For three generations, Ray's family has been in the food business. After working in the family businesses, Ray went on to manage the fresh foods department at Macy's Marketplace in New York City, then opened Agata & Valentina, the prestigious New York City gourmet marketplace.
However, Ray left the fast lane to manage pubs and restaurants in upstate New York, and eventually landed a job as a food buyer for a large gourmet market in Albany. In that capacity, she taught cooking classes to bring in crowds during the holidays; the classes -- "30-Minute Mediterranean Meals" -- became so popular that soon the local TV stations were filming them.
Two Emmys and several successful cookbooks later, her work has grown to include a series of lifestyle and travel segments on the Food Network: "30-Minute Meals" and "$40 a Day" (in which Ray travels the world, showing the viewer how to eat well anywhere on $40 a day), and CBS's Rachel Ray Show, which always includes a cooking segment. Following are Ray's time-saving tips, plus two of her menus, including recipes, so that you too can get delicious meals on the table in less than half an hour:
- Time is money, so take help where you can get it. "Sometimes it's worth the added cents to choose raw deveined shrimp over shrimp you have to clean, or chicken cutlets over the breasts you would have to trim and split," Ray says. She also uses canned foods, such as beans, tomatoes and stocks, because of the time savings.
- Keep your pantry stocked with the building blocks of fast meals: basics such as pastas, rice, broths, stocks, canned tomatoes, extra virgin olive oil, and canned beans.
- Keep chicken breast cutlets or tenders, chops, ground beef, and turkey in the freezer. Defrost them in the morning before you leave for the day, and you'll have the protein part of the meal ready to cook when you get home.
- Prepare your menu items according to the time it takes to cook them. For example, start longer-cooking foods first. While they're cooking, prepare the rest of the menu.
- Purchase and cook foods with other meals in mind. For example, chicken breast cutlets can be chicken Parmigiana tonight and chicken fajitas tomorrow night.
- Get children involved in making dinner. Besides benefiting from the obvious creative aspects of cooking and the boost to their self-esteem, there are the more practical bonuses of developing math skills and learning how to eat well. "Plus," Ray adds, "if they're helping you cook, you're not distracted or interrupted, so dinner can be done on time."
Q. What other items can I use to make meal preparation even faster?
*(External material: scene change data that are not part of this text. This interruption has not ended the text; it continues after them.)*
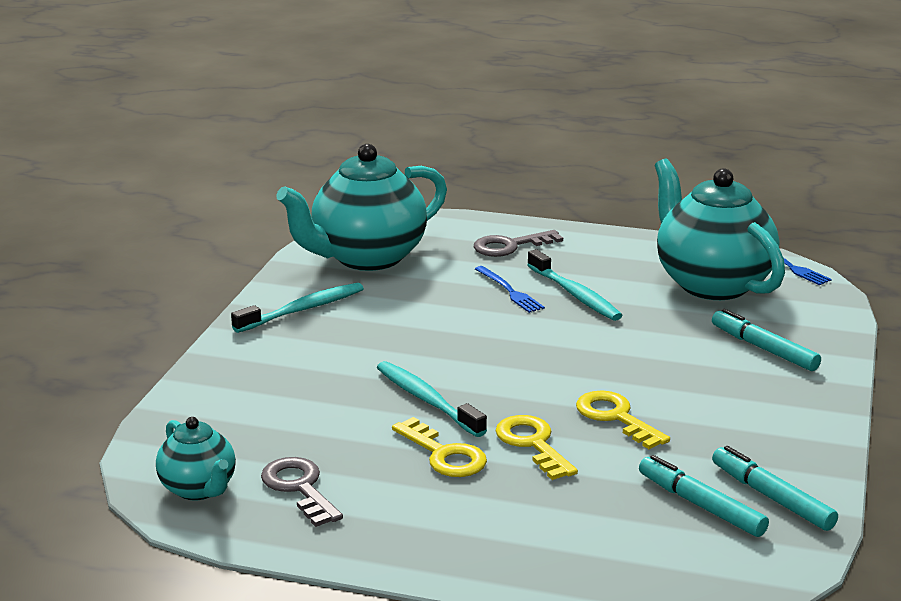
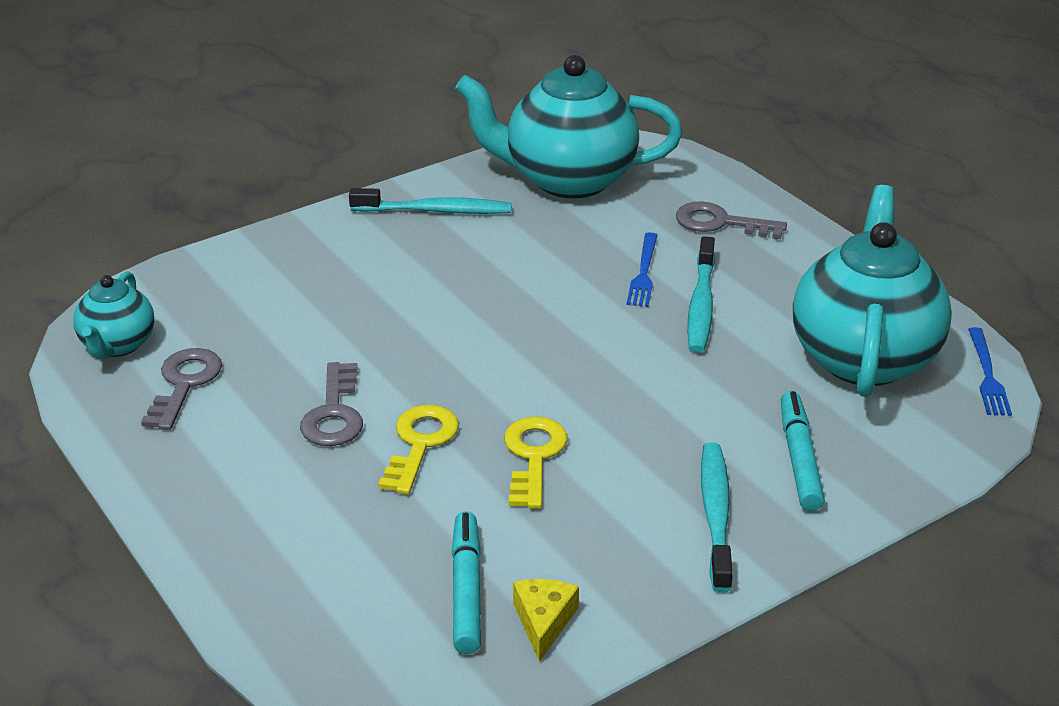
camera: 40 degrees right, 10 degrees up
(427, 400) = (400, 353): turquoise toothbrush -> turquoise toothbrush (716, 515)
(444, 455) = (334, 414): yellow key -> grey key
(771, 497) = (544, 622): turquoise marker -> yellow cheese

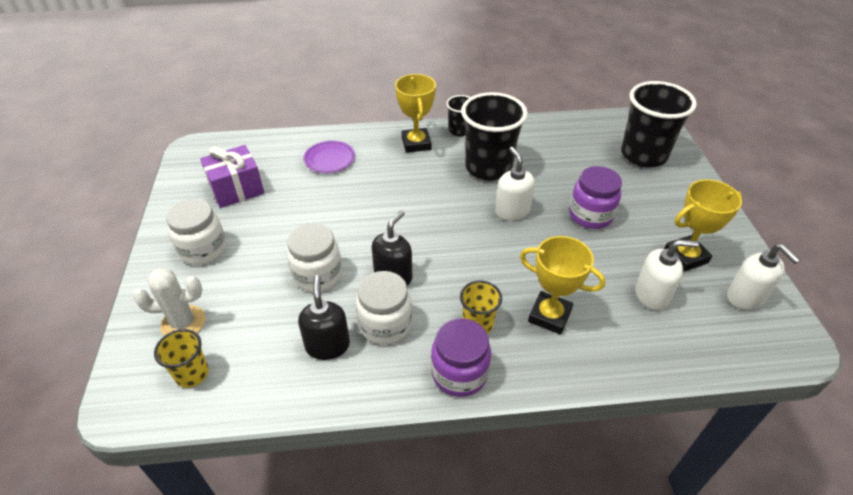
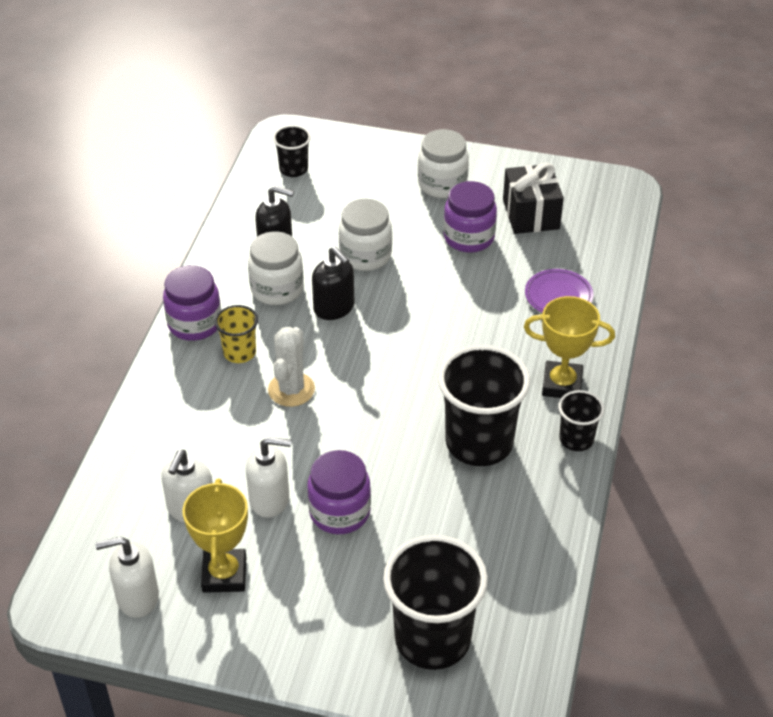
camera: 110 degrees right, 0 degrees up
(183, 323) = (352, 167): white cactus -> white cactus (291, 389)
(192, 374) = (293, 169): yellow cup -> black cup
(236, 189) = (531, 214): purple gift -> black gift
(275, 217) = (469, 237): none -> purple jar
(512, 211) = (384, 437): white soap dispenser -> white soap dispenser (270, 499)
(549, 316) = (217, 410): yellow trophy -> none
A. Don't be afraid to use take advantage of the items at your local grocery store. Here are more ideas:
- Supplement the main dish with prepared salads and/or side dishes from the supermarket or natural foods market deli. Packaged salad greens have just about eliminated the need to tear up fresh greens.
- Cook in large amounts and refrigerate or freeze the leftovers. Include ingredients such as beans, rice, ground meat, and vegetables. For example, steam enough fresh green beans for a side dish one night, a salad the next.
- Use convenience foods that cut down prep time, such as ready-made pizza crusts, prepared frozen stir-fry meals, and packaged fresh pasta.
- Skinless, boneless chicken breasts cook up in no time. Season or bread them for a quick sauté or stir-fry, or cook them whole in a sauce or marinade.
- Check out recipes on the boxes and packages of convenience foods for ideas. Many of these recipes are developed with speed in mind.
- Although it might seem like a contradiction, slow cookers actually make quick work of getting a meal on the table. Just toss the ingredients in the cooker in the morning, and dinner is ready when you get home.